During this year I started social skills training and one of my clearest memories was when they taught me how to make eye contact. I was in one of the bigger rooms with the skylights shining so bright they didn’t need to turn the lights on. The social skills trainer was trying to make me make eye contact. She talked about how I should try to do it even if I was uncomfortable, telling me that otherwise making friends would be really hard. I remember the cold, hard chairs and feeling scared because there must be something wrong with me. I make eye contact now because I figured out how to focus on the forehead.

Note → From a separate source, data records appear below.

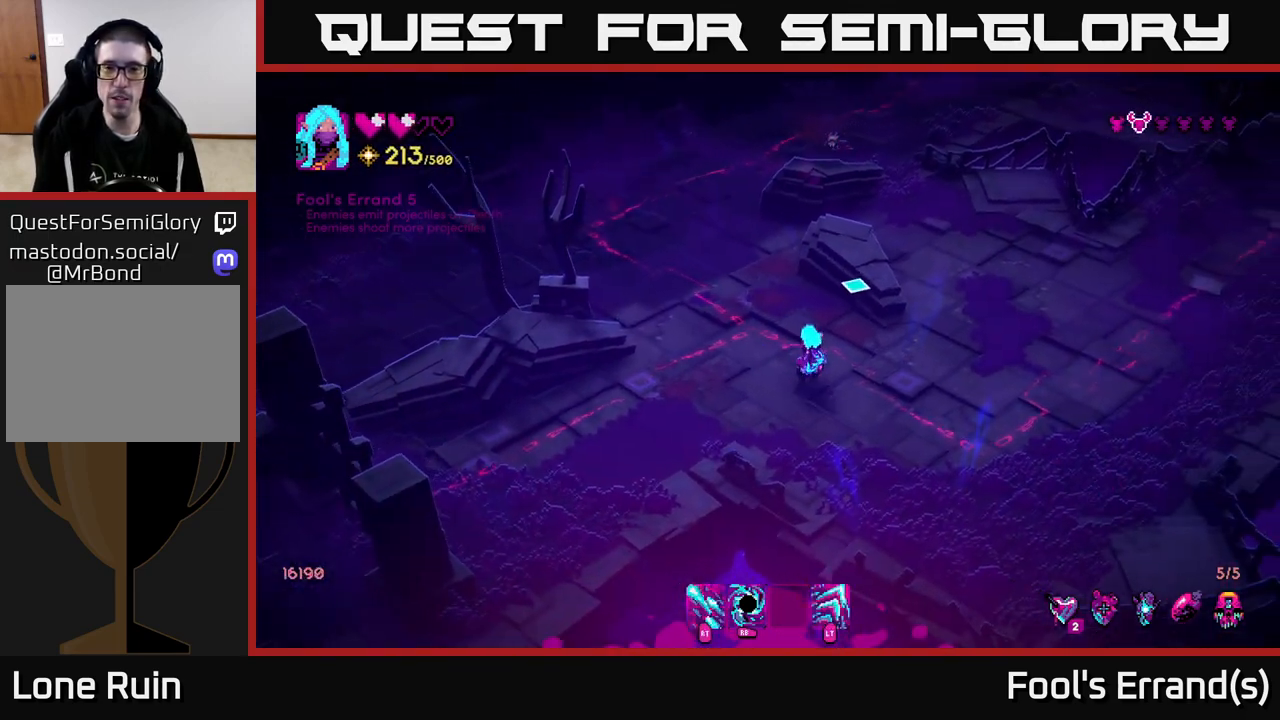
{"buttons": [], "left_stick": "left", "right_stick": "up", "events": [[167, "left_stick", "up-right"], [433, "left_stick", "left"], [433, "right_stick", "up"]]}
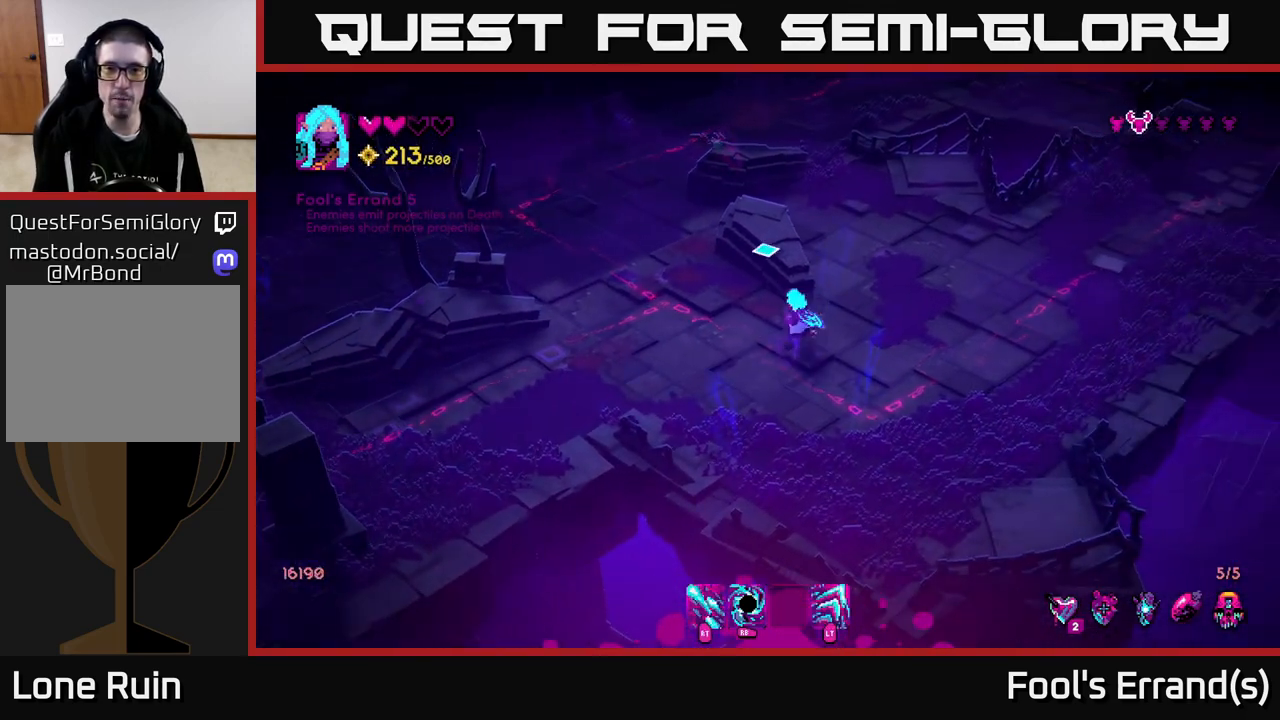
{"buttons": ["R2"], "left_stick": "up-left", "right_stick": "up", "events": [[67, "right_stick", "up-left"], [133, "left_stick", "up-left"], [250, "right_stick", "up"], [450, "R2", "down"]]}
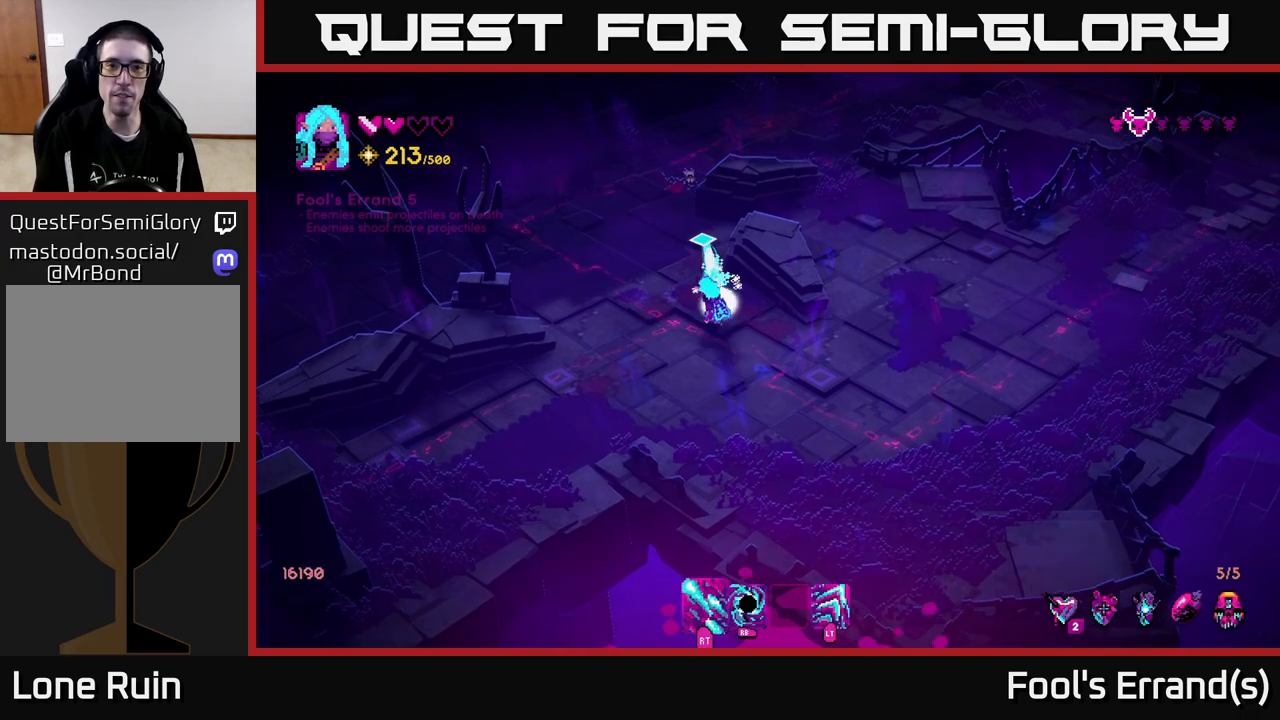
{"buttons": [], "left_stick": "down-right", "right_stick": "up", "events": [[117, "left_stick", "down"], [333, "R2", "up"], [350, "left_stick", "down-right"]]}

When I was 10 things started turning around a little. I had been diagnosed with ADHD by the counselor. I was allowed to fidget a little and it was freeing. I was still bullied, but I was making friends, or at least people who didn't snicker at me. When Covid hit Switzerland and Basel, the school was called off. I was at home doing my assignments at my own pace. Even though I would be moving back to America soon, it was freeing, and I did better than I ever had even if covid had a toll on my mental health.
I looked back at all of these years, and I felt so many emotions but the most prominent one was anger. How dare they! I thought fuming. I was a child in elementary school and the people who were supposed to help me had repeatedly been bullies just as much as my actual bullies. I had been emotionally abused and turned into a self-loathing anxious mess, a state of which I was still pulling myself out. I was in flight and fight mode in school, which was supposed to be a safe space and none of the adults there, even the ones who had helped kids as their job, refused to do anything. I was angry that I had thought of my skills as a bad thing, angry that I had been lagging behind others for no reason, and most of all angry that a child was exposed to so many bigoted ideas about “normal” that I had internalized them. I wanted to scream and cry and kick down the door to my elementary school to tell the teachers and counselors exactly where they could shove their bigotry.
Nobody had tried to protect the child I had been and that hurt more than any of the other revelations. Until I remembered that I was still a child and my childhood wasn’t over yet. Nobody could change the past, nobody could make it so that the child I once was could feel safe except me right now, present in the moment. Even though I am still hurt from the years of bigotry and bullying, I am alive right now, at the moment, and I am helping the small scared child that I was and still am overcome their trauma every day. I am autistic and that is amazing. I am alive. My care is strong, vocal, energetic, unconditional, and healing more every day.